*** Data for analysis Section Begins ***

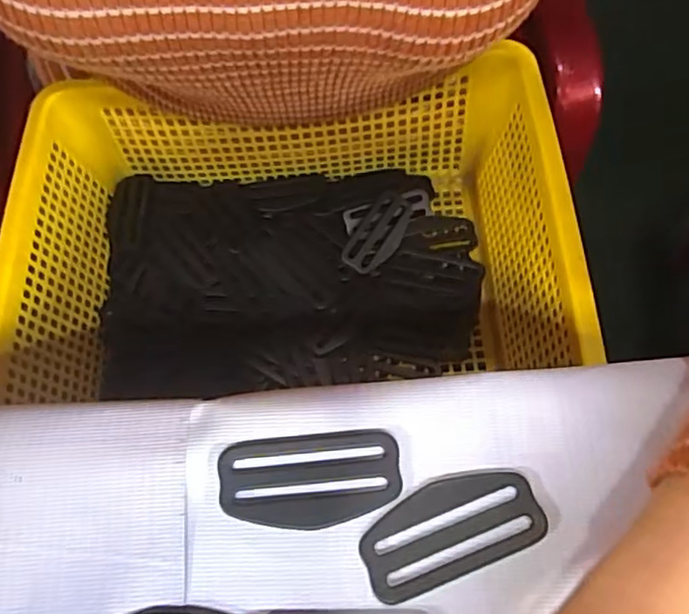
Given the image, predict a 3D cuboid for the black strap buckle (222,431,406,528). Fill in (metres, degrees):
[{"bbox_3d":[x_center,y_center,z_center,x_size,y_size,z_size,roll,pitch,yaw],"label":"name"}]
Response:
[{"bbox_3d":[-0.011,0.057,0.209,0.058,0.004,0.030,-5,65,-4],"label":"black strap buckle"}]

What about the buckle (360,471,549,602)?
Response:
[{"bbox_3d":[0.034,0.072,0.204,0.058,0.004,0.029,-19,67,-10],"label":"buckle"}]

*** Data for analysis Section Ends ***

Problem: Could you copy out every record exactly, minus the pictures?

Your solution:
Given the image, predict a 3D cuboid for the black strap buckle (222,431,406,528). Fill in (metres, degrees):
[{"bbox_3d":[x_center,y_center,z_center,x_size,y_size,z_size,roll,pitch,yaw],"label":"name"}]
Response:
[{"bbox_3d":[-0.011,0.057,0.209,0.058,0.004,0.030,-5,65,-4],"label":"black strap buckle"}]

What about the buckle (360,471,549,602)?
Response:
[{"bbox_3d":[0.034,0.072,0.204,0.058,0.004,0.029,-19,67,-10],"label":"buckle"}]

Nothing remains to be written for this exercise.